As the world moved along, modernity appeared in Edradour. In 1947, electricity replaced the water wheel and the distillery received consistent power from then onwards. It continued to produce blends until 1976, where Haim passed on.
After Haim’s death, the distillery was sold to an American/Australian business consortium for a brief six years before getting bought over by Pernod Ricard. Nonetheless, it managed to snag the Queen’s Award in 1980. Pernod Ricard expanded the distillery by adding a new visitor centre in Edradour in 1983.
Pernod also introduced a new Edradour Single Malt – the Edradour 10 Years Old. At the same time, the King’s Random blend was discontinued. Pernod used the bulk of the spirit for their house blend (Clan Campbell) and the House of Lords while reserving some for its single malt.
Signatory Vintage Ltd bought Edradour in 2002, effectively moving it back into Scottish hands after 26 years of foreign ownership. Andrew Symington, the founder of Signatory Vintage Ltd, is also a Keeper of the Quaich. Unfortunately for Symington, a flash flood in August damaged the distillery. It was lucky that the flood narrowly missed the still house!

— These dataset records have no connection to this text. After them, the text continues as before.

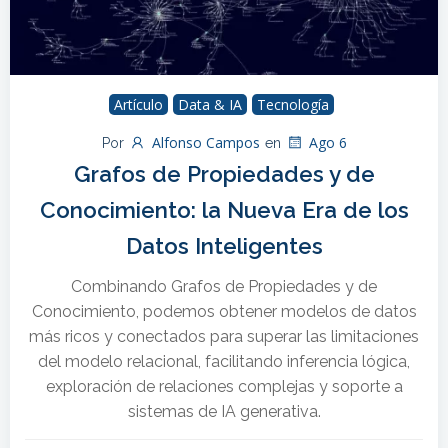
Artículo
Data & IA
Tecnología
Alfonso Campos
Ago 6
Por
en
Grafos de Propiedades y de
Conocimiento: la Nueva Era de los
Datos Inteligentes
Combinando Grafos de Propiedades y de
Conocimiento, podemos obtener modelos de datos
más ricos y conectados para superar las limitaciones
del modelo relacional, facilitando inferencia lógica,
exploración de relaciones complejas y soporte a
sistemas de IA generativa.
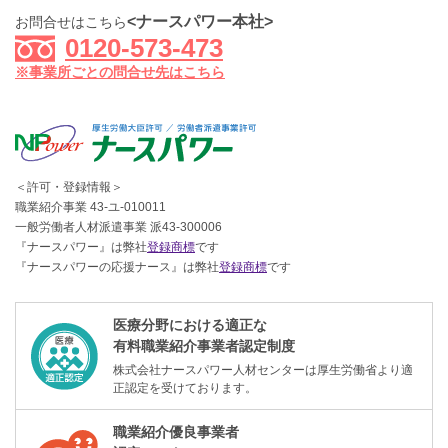
<ナースパワー本社>
お問合せはこちら
0120-573-473
※事業所ごとの問合せ先はこちら
＜許可・登録情報＞
職業紹介事業 43-ユ-010011
一般労働者人材派遣事業 派43-300006
『ナースパワー』は弊社
登録商標
です
『ナースパワーの応援ナース』は弊社
登録商標
です
医療分野における適正な
有料職業紹介事業者認定制度
株式会社ナースパワー人材センターは厚生労働省より適
正認定を受けております。
職業紹介優良事業者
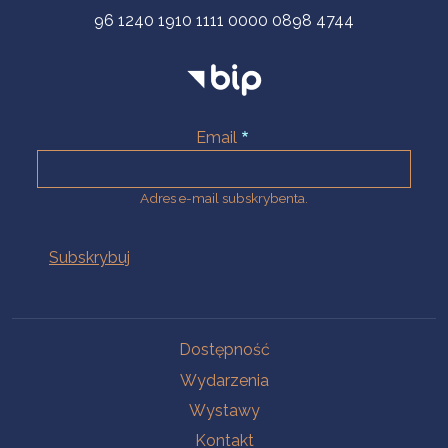
96 1240 1910 1111 0000 0898 4744
Email
Adres e-mail subskrybenta.
Na skróty
Dostępność
Wydarzenia
Wystawy
Kontakt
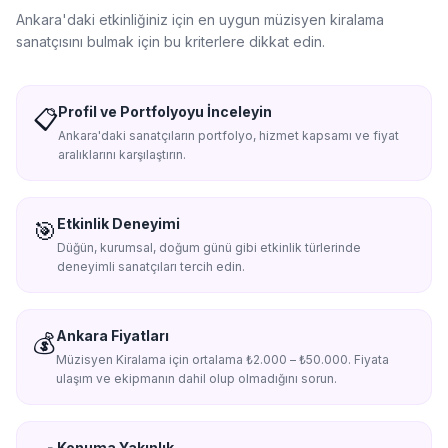
Ankara'da
ki etkinliğiniz için en uygun
müzisyen kiralama
sanatçısını bulmak için bu kriterlere dikkat edin.
Profil ve Portfolyoyu İnceleyin
📋
Ankara'daki sanatçıların portfolyo, hizmet kapsamı ve fiyat
aralıklarını karşılaştırın.
Etkinlik Deneyimi
🎯
Düğün, kurumsal, doğum günü gibi etkinlik türlerinde
deneyimli sanatçıları tercih edin.
Ankara Fiyatları
💰
Müzisyen Kiralama için ortalama ₺2.000 – ₺50.000. Fiyata
ulaşım ve ekipmanın dahil olup olmadığını sorun.
Konuma Yakınlık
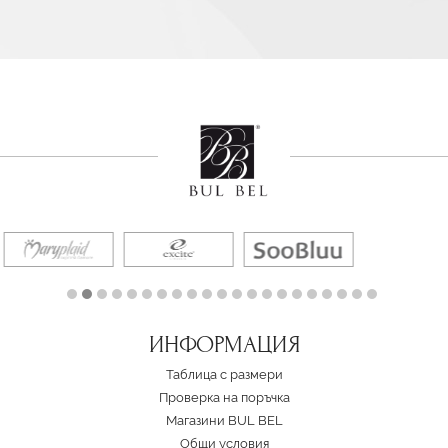
ИНФОРМАЦИЯ
Таблица с размери
Проверка на поръчка
Магазини BUL BEL
Oбщи условия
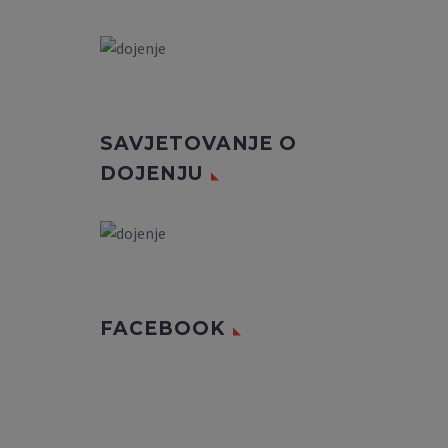
SAVJETOVANJE O
DOJENJU
FACEBOOK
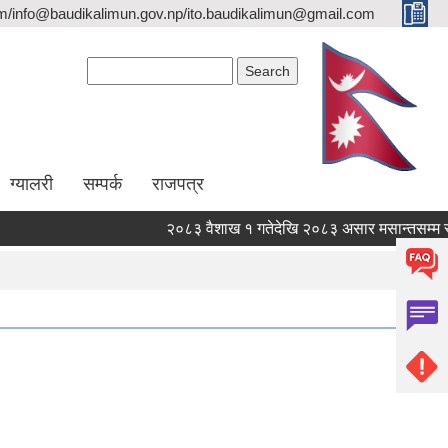
/info@baudikalimun.gov.np/ito.baudikalimun@gmail.com
Search form
Search
ग्यालरी
सम्पर्क
राजपत्र
२०८३ वैशाख १ गतेदेखि २०८३ असार मसान्तसम्म स्वत
२०८३ वैशाख १ गतेदेखि २०८३ असार मसान्तसम्म स्वत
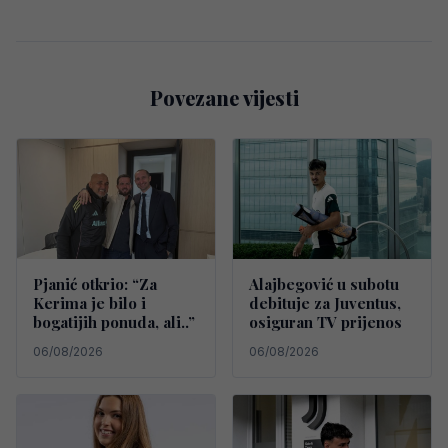
Povezane vijesti
Pjanić otkrio: “Za
Alajbegović u subotu
Kerima je bilo i
debituje za Juventus,
bogatijih ponuda, ali..”
osiguran TV prijenos
06/08/2026
06/08/2026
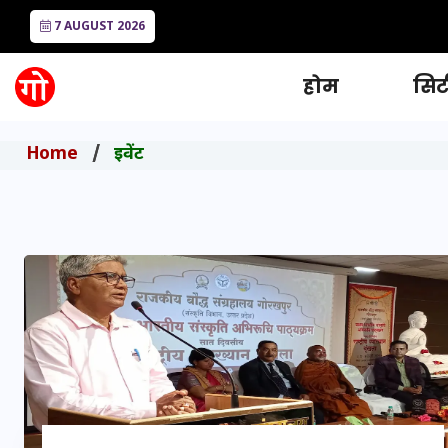
7 AUGUST 2026
होम
सिटी
Home
इवेंट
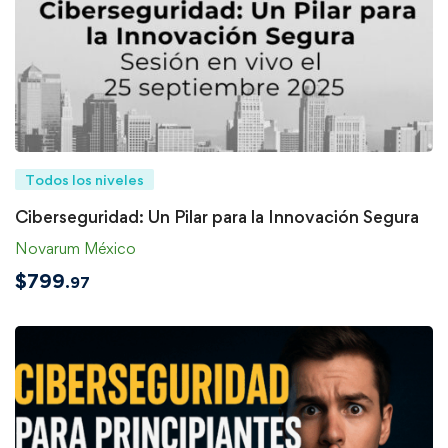
Todos los niveles
Ciberseguridad: Un Pilar para la Innovación Segura
Novarum México
$
799
.97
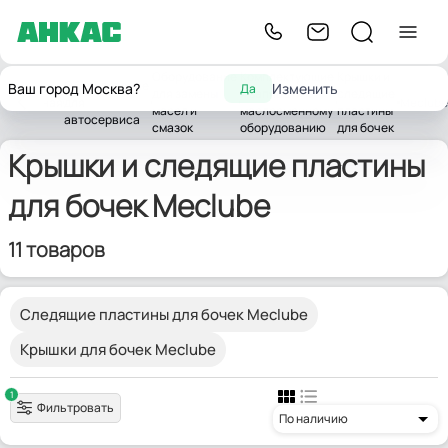
Оборудование
Комплектующие
Крышки и
Оборудование
Ваш город Москва?
Изменить
Да
для замены
и запчасти к
следящие
Главная
для
Meclube
масел и
маслосменному
пластины
автосервиса
смазок
оборудованию
для бочек
Крышки и следящие пластины
для бочек Meclube
11 товаров
Следящие пластины для бочек Meclube
Крышки для бочек Meclube
1
Фильтровать
По наличию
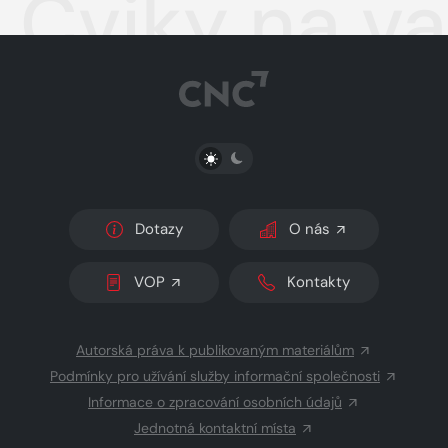
Cviky na va
PŘEPNOUT SVĚTLÝ/TMAVÝ REŽIM
Dotazy
O nás
VOP
Kontakty
Autorská práva k publikovaným materiálům
Podmínky pro užívání služby informační společnosti
Informace o zpracování osobních údajů
Jednotná kontaktní místa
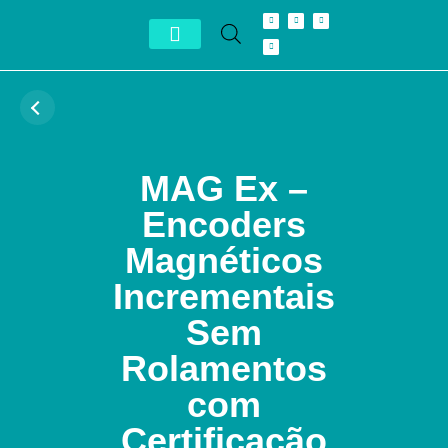
Conheça Autron
Distribuidor Exclusivo
MAG Ex –
Encoders
Magnéticos
Incrementais
Sem
Rolamentos
com
Certificação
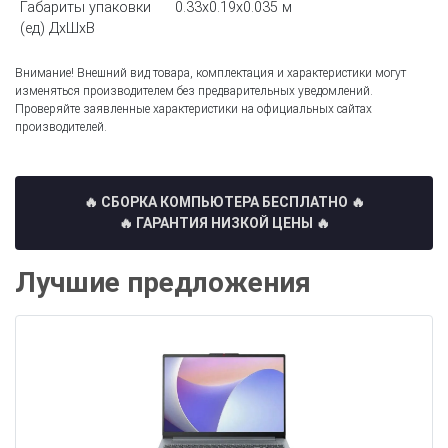
Габариты упаковки
0.33x0.19x0.035 м
(ед) ДхШхВ
Внимание! Внешний вид товара, комплектация и характеристики могут
изменяться производителем без предварительных уведомлений.
Проверяйте заявленные характеристики на официальных сайтах
производителей.
🔥 СБОРКА КОМПЬЮТЕРА БЕСПЛАТНО
🔥
🔥 ГАРАНТИЯ НИЗКОЙ ЦЕНЫ 🔥
Лучшие предложения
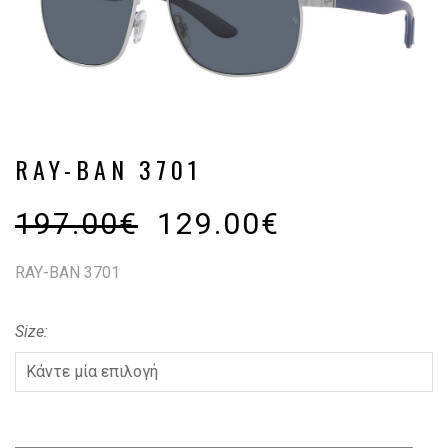
RAY-BAN 3701
197.00
€
129.00
€
RAY-BAN 3701
Size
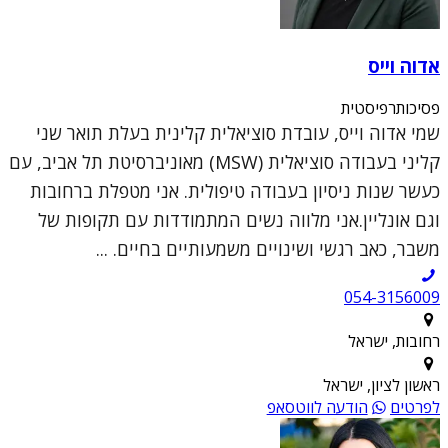
אדוה וייס
פסיכותרפיסטית
שמי אדוה וייס, עובדת סוציאלית קלינית בעלת תואר שני
קליני בעבודה סוציאלית (MSW) מאוניברסיטת תל אביב, עם
כעשר שנות ניסיון בעבודה טיפולית. אני מטפלת ברחובות
וגם אונליין.אני מלווה נשים המתמודדות עם תקופות של
משבר, כאב רגשי ושינויים משמעותיים בחיים. ...
054-3156009
רחובות, ישראל
ראשון לציון, ישראל
לפרטים
הודעה לווטסאפ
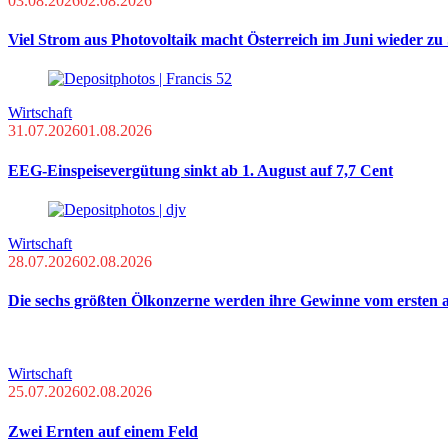
03.08.2026
02.08.2026
Viel Strom aus Photovoltaik macht Österreich im Juni wieder z
Wirtschaft
31.07.2026
01.08.2026
EEG-Einspeisevergütung sinkt ab 1. August auf 7,7 Cent
Wirtschaft
28.07.2026
02.08.2026
Die sechs größten Ölkonzerne werden ihre Gewinne vom ersten a
Wirtschaft
25.07.2026
02.08.2026
Zwei Ernten auf einem Feld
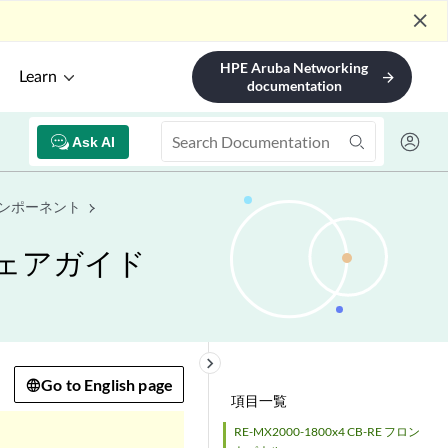
close
HPE Aruba Networking
Learn
arrow_forward
documentation
Ask AI
コンポーネント
ウェアガイド
keyboard_arrow_right
Go to English page
項目一覧
RE-MX2000-1800x4 CB-RE フロン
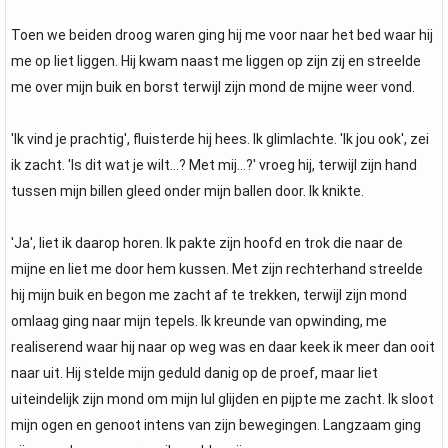
Toen we beiden droog waren ging hij me voor naar het bed waar hij
me op liet liggen. Hij kwam naast me liggen op zijn zij en streelde
me over mijn buik en borst terwijl zijn mond de mijne weer vond.
'Ik vind je prachtig', fluisterde hij hees. Ik glimlachte. 'Ik jou ook', zei
ik zacht. 'Is dit wat je wilt...? Met mij...?' vroeg hij, terwijl zijn hand
tussen mijn billen gleed onder mijn ballen door. Ik knikte.
'Ja', liet ik daarop horen. Ik pakte zijn hoofd en trok die naar de
mijne en liet me door hem kussen. Met zijn rechterhand streelde
hij mijn buik en begon me zacht af te trekken, terwijl zijn mond
omlaag ging naar mijn tepels. Ik kreunde van opwinding, me
realiserend waar hij naar op weg was en daar keek ik meer dan ooit
naar uit. Hij stelde mijn geduld danig op de proef, maar liet
uiteindelijk zijn mond om mijn lul glijden en pijpte me zacht. Ik sloot
mijn ogen en genoot intens van zijn bewegingen. Langzaam ging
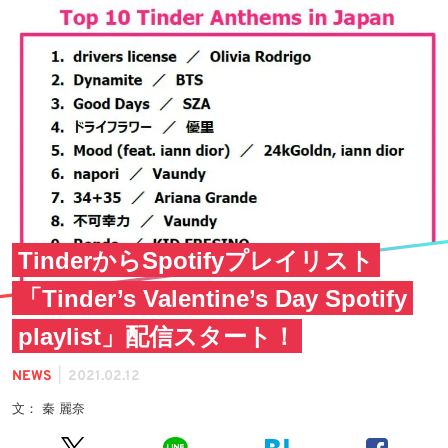
TinderからSpotifyプレイリスト
「Tinder’s Valentine’s Day Spotify
playlist」配信スタート！
|
NEWS
2021.02.12
文： 秦 麗奈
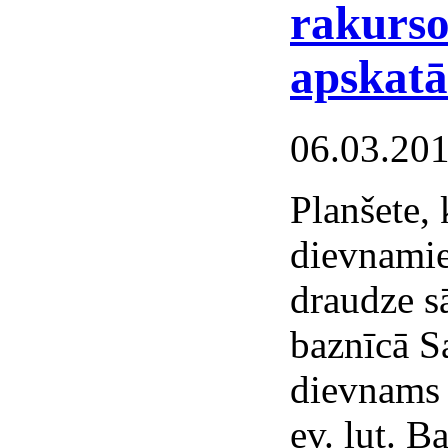
rakurso
apskatā
06.03.20
Planšete,
dievnamie
draudze sā
baznīcā Sa
dievnams 
ev. lut. 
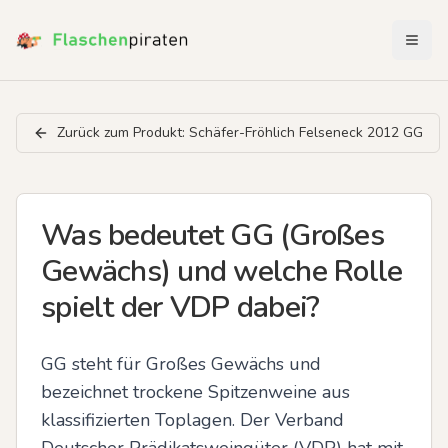
Menü 
Zurück zum Produkt:
Schäfer-Fröhlich Felseneck 2012 GG
Was bedeutet GG (Großes
Gewächs) und welche Rolle
spielt der VDP dabei?
GG steht für Großes Gewächs und 
bezeichnet trockene Spitzenweine aus 
klassifizierten Toplagen. Der Verband 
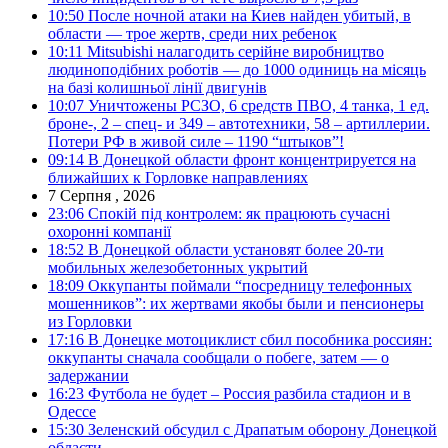
10:50
После ночной атаки на Киев найден убитый, в
области — трое жертв, среди них ребенок
10:11
Mitsubishi налагодить серійне виробництво
людиноподібних роботів — до 1000 одиниць на місяць
на базі колишньої лінії двигунів
10:07
Уничтожены РСЗО, 6 средств ПВО, 4 танка, 1 ед.
броне-, 2 – спец- и 349 – автотехники, 58 – артиллерии.
Потери РФ в живой силе – 1190 “штыков”!
09:14
В Донецкой области фронт концентрируется на
ближайших к Горловке направлениях
7 Серпня , 2026
23:06
Спокій під контролем: як працюють сучасні
охоронні компанії
18:52
В Донецкой области установят более 20-ти
мобильных железобетонных укрытий
18:09
Оккупанты поймали “посредницу телефонных
мошенников”: их жертвами якобы были и пенсионеры
из Горловки
17:16
В Донецке мотоциклист сбил пособника россиян:
оккупанты сначала сообщали о побеге, затем — о
задержании
16:23
Футбола не будет – Россия разбила стадион и в
Одессе
15:30
Зеленский обсудил с Драпатым оборону Донецкой
области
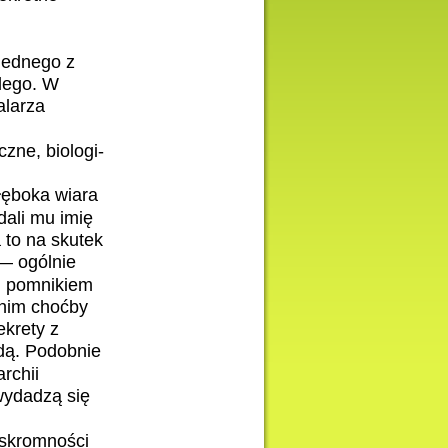
 jednego z
alego. W
alarza
zne, biologi-
łęboka wiara
dali mu imię
 to na skutek
 — ogólnie
em pomnikiem
 nim choćby
ekrety z
dą. Podobnie
rchii
 wydadzą się
eskromności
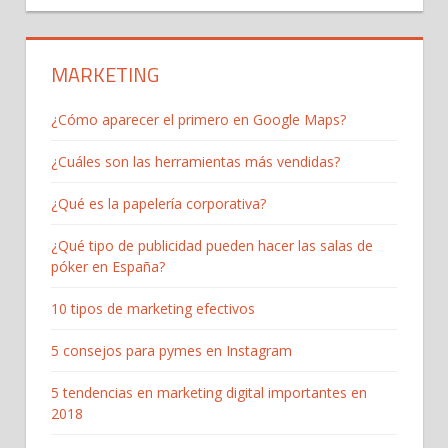
MARKETING
¿Cómo aparecer el primero en Google Maps?
¿Cuáles son las herramientas más vendidas?
¿Qué es la papelería corporativa?
¿Qué tipo de publicidad pueden hacer las salas de
póker en España?
10 tipos de marketing efectivos
5 consejos para pymes en Instagram
5 tendencias en marketing digital importantes en
2018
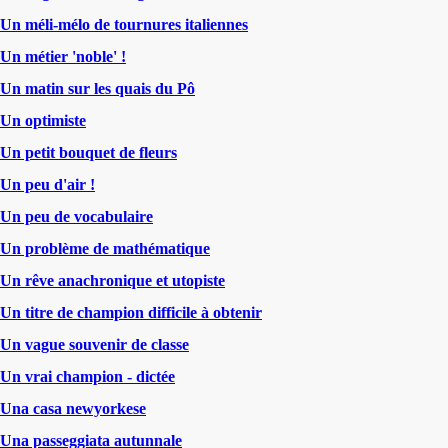
Un méli-mélo de tournures italiennes
Un métier 'noble' !
Un matin sur les quais du Pô
Un optimiste
Un petit bouquet de fleurs
Un peu d'air !
Un peu de vocabulaire
Un problème de mathématique
Un rêve anachronique et utopiste
Un titre de champion difficile à obtenir
Un vague souvenir de classe
Un vrai champion - dictée
Una casa newyorkese
Una passeggiata autunnale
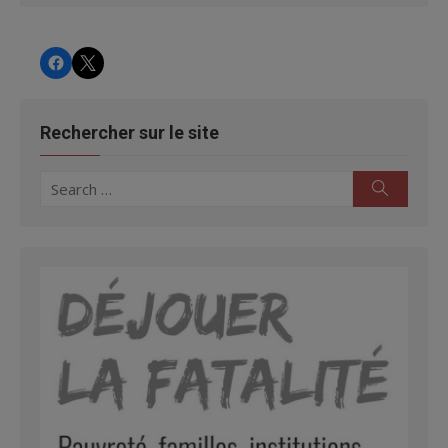
CHRS
CHRS
Rechercher sur le site
Search
Search
for:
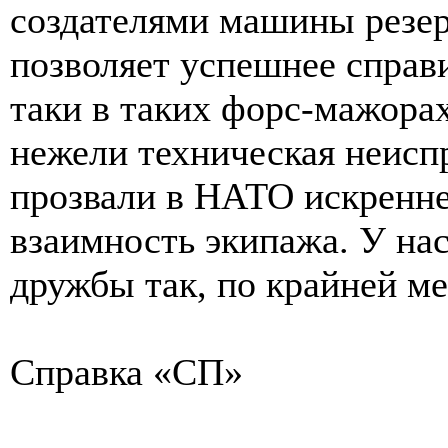
создателями машины резер
позволяет успешнее справи
таки в таких форс-мажорах
нежели техническая неисп
прозвали в НАТО искренне
взаимность экипажа. У нас
дружбы так, по крайней ме
Справка «СП»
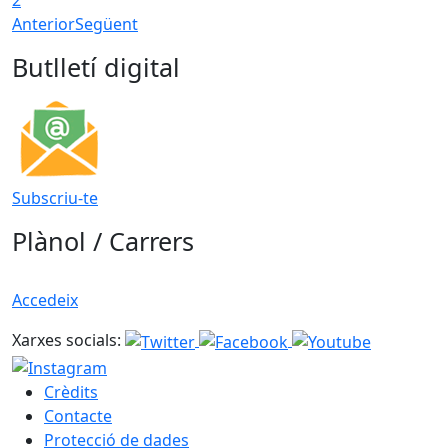
2
Anterior
Següent
Butlletí digital
Subscriu-te
Plànol / Carrers
Accedeix
Xarxes socials:
Crèdits
Contacte
Protecció de dades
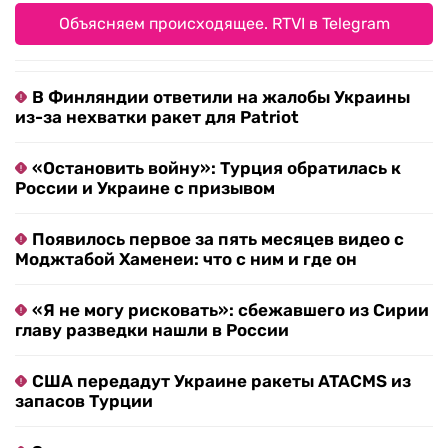
Объясняем происходящее. RTVI в Telegram
В Финляндии ответили на жалобы Украины
из-за нехватки ракет для Patriot
«Остановить войну»: Турция обратилась к
России и Украине с призывом
Появилось первое за пять месяцев видео с
Моджтабой Хаменеи: что с ним и где он
«Я не могу рисковать»: сбежавшего из Сирии
главу разведки нашли в России
США передадут Украине ракеты ATACMS из
запасов Турции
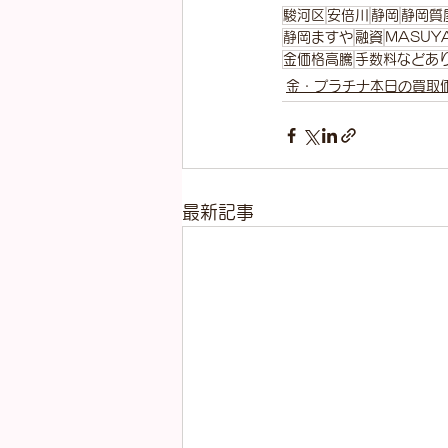
駿河区
安倍川
静岡
静岡質
静岡ますや
融資
MASUY
金価格高騰
手数料などあ
金・プラチナ本日の買取
最新記事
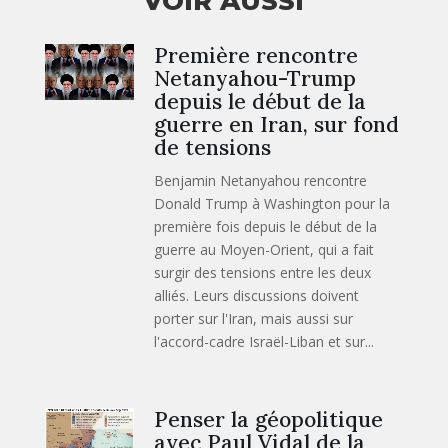
VOIR AUSSI
Première rencontre
Netanyahou-Trump
depuis le début de la
guerre en Iran, sur fond
de tensions
Benjamin Netanyahou rencontre
Donald Trump à Washington pour la
première fois depuis le début de la
guerre au Moyen-Orient, qui a fait
surgir des tensions entre les deux
alliés. Leurs discussions doivent
porter sur l'Iran, mais aussi sur
l'accord-cadre Israël-Liban et sur...
Penser la géopolitique
avec Paul Vidal de la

Rebuilding took some time, but Symington soon had the distillery up and about again.
Andrew Symington expanded the whisky portfolio of Edradour. In 2003, he started distillation of a peated version of Edradour, named Ballechin. He also started major refurbishment of the old buildings. One of the first new builds was a new Tasting Bar at the distillery in 2006. He also moved the operations of Signatory Vintage to Edradour. Symington did not want to continue the Edradour’s tradition of bottling offsite, so he built a new bottling facility at the distillery in 2007. Edradour now bottles at the source, creating more appeal to whisky drinkers around the world. The expansion continued with the opening of the Caledonia Hall (for events) and a new dunnage warehouse (to mature Edradour and Ballechin whisky onsite) in 2010.
Edradour has both peated and unpeated whiskies. The peated whisky range is Ballechin while the unpeated one is named after the distillery. The core range includes the 10-year-old and the 12-year-old single malt, as well as an 18-year-old single malt. Edradour also experiences with wine casks and released whisky matured in Port, Burgundy, Sauternes and Chardonnay casks.
We also spotted many independent bottlings of Edradour, so there is plenty to choose if you want to grab a bottle or two from Edradour distillery. We also did a review on an Edradour single cask. You can read it here.
We believe that under Andrew Symington and Signatory Vintage, Edradour can only go from glory to glory. Symington became the Master of the Quaich in 2012 and Des McCagherty, of Signatory Vintage and Edradour, became Keeper of the Quaich in 2013.